**Required tasks**
[a] Answer these questions about the TIME 100 article, one line each:
(i) How many selectees were born outside the U.S.?
(ii) In what year did the TIME 100 start?
(iii) At what age did Manmohan Singh leave office?
[b] Pick up the TIME 100 article after its last sentence and keep writing it.

+++ Text excerpt +++

TIME TIME 100

Here Are the 5 Things TIME 100 Says About the World

Malala Yousafzai after being announced as a recipient of the Nobel Peace Prize in Birmingham, England on October 10, 2014.
Christopher Furlong—Getty Images Malala Yousafzai after being announced as a recipient of the Nobel Peace Prize in Birmingham, England on Oct. 10, 2014.

The most influential people in the world, from around the world

The annual TIME 100 list of the world’s most influential people is out—and looking very international. Fifty-one selectees were born outside the U.S., ranging from national leaders like Tunisia’s Beji Caid Essebsi to financiers like Brazilian multi-billionaire Jorge Paulo Lemann to artists like the novelist Haruki Murakami—a favorite of mine, as I’ve been trying to get him on the list since around when the TIME 100 started in 2005.

It’s a large and diverse list, hailing from five continents. But there are a few lessons we can draw from who made the TIME 100–and who didn’t:

1. Asia has a crop of strong leaders: China and India may be two of the most dynamic countries in the world, but for years their leaders were anything but. From 2002 to 2012 China was run by the colorless and cautious President Hu Jintao, though most decisions were made not by the president alone but through consensus among the top tier of the Communist Party. In India, Prime Minister Manmohan Singh presided over a decade of increasingly listless rule, ending in 2014 when he left office at the age of 81.

+++ Exercise data +++

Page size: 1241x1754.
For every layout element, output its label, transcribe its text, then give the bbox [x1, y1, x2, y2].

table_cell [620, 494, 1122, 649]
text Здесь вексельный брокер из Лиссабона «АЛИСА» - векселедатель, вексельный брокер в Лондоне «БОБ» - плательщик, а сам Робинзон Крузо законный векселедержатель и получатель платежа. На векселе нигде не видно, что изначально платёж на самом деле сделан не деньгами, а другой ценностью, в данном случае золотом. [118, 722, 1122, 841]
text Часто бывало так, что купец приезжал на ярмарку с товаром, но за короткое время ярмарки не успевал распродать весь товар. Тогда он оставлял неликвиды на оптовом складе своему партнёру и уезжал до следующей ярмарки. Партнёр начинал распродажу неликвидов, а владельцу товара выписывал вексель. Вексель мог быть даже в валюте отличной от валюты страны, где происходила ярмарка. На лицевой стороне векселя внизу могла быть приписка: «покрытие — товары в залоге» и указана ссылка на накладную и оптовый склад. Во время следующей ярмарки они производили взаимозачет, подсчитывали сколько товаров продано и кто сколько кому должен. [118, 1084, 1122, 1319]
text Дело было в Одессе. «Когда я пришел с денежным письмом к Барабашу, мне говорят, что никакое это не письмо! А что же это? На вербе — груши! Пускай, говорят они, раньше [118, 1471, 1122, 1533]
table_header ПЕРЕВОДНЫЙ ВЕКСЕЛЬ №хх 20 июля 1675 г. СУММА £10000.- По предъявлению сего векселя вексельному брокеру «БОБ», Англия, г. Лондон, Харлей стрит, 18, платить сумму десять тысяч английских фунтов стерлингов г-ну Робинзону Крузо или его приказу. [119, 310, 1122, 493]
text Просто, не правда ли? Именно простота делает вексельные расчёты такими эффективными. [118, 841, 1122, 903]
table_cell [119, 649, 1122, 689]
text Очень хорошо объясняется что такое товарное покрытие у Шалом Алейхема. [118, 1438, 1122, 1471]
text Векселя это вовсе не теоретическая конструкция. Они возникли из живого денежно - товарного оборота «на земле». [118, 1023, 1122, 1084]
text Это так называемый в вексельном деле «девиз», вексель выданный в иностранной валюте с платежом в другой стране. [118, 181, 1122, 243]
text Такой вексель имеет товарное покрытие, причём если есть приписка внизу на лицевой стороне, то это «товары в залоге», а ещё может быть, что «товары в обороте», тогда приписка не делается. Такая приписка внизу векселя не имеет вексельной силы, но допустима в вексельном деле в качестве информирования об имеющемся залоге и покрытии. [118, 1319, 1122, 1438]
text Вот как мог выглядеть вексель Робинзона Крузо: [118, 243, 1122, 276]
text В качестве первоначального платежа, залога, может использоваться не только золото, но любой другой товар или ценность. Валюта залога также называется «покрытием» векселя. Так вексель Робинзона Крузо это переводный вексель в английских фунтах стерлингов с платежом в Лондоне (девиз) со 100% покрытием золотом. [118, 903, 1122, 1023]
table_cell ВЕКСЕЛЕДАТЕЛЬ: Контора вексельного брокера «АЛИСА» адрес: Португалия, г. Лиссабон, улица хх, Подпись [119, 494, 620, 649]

+++

**Task results**
[a]
(i) Fifty-one
(ii) 2005
(iii) 81

[b]
But today, both China and India are run by forceful leaders eager to to put their stamp on history. In the TIME 100 issue President Barack Obama notes that Indian Prime Minister Narendra Modi has “laid out an ambitious vision to reduce extreme poverty, improve education, empower women and girls and unleash India’s true economic potential.” Unlike many of his predecessors, Modi has worked to lead from the front, and he’s already carved out an impressive international profile—not too many other international leaders can pack Madison Square Garden for a speech, as Modi did last September.

If anything, Chinese President Xi Jinping is even more powerful—and more determined to exert direct control of his country. In the TIME 100 former Australian Prime Minister Kevin Rudd—a Mandarin speaker and China expert—writes that Xi is now “likely to be China’s most powerful leader since Mao.” That’s not always a good thing. While Xi is carrying out reforms that are needed to make China’s economy more sustainable, he’s also ruthlessly cracked down on civil society and challenged the U.S. for global leadership. Joining Xi on the list is his tough-minded Internet czar Lu Wei, who’s strengthening the Great Firewall.

A third new Asian leader also made the list: new Indonesian President Joko Widodo. Former World Bank president Paul Wolfowitz writes in the TIME 100 that Widodo “has brought youthful energy and a popular touch to his large and diverse nation.” But after a promising start last fall, Widodo has faltered in his first year in the office—as Wolfowitz goes on to note, he’ll need to “overcome the entrenched interests in Indonesia that resist change.”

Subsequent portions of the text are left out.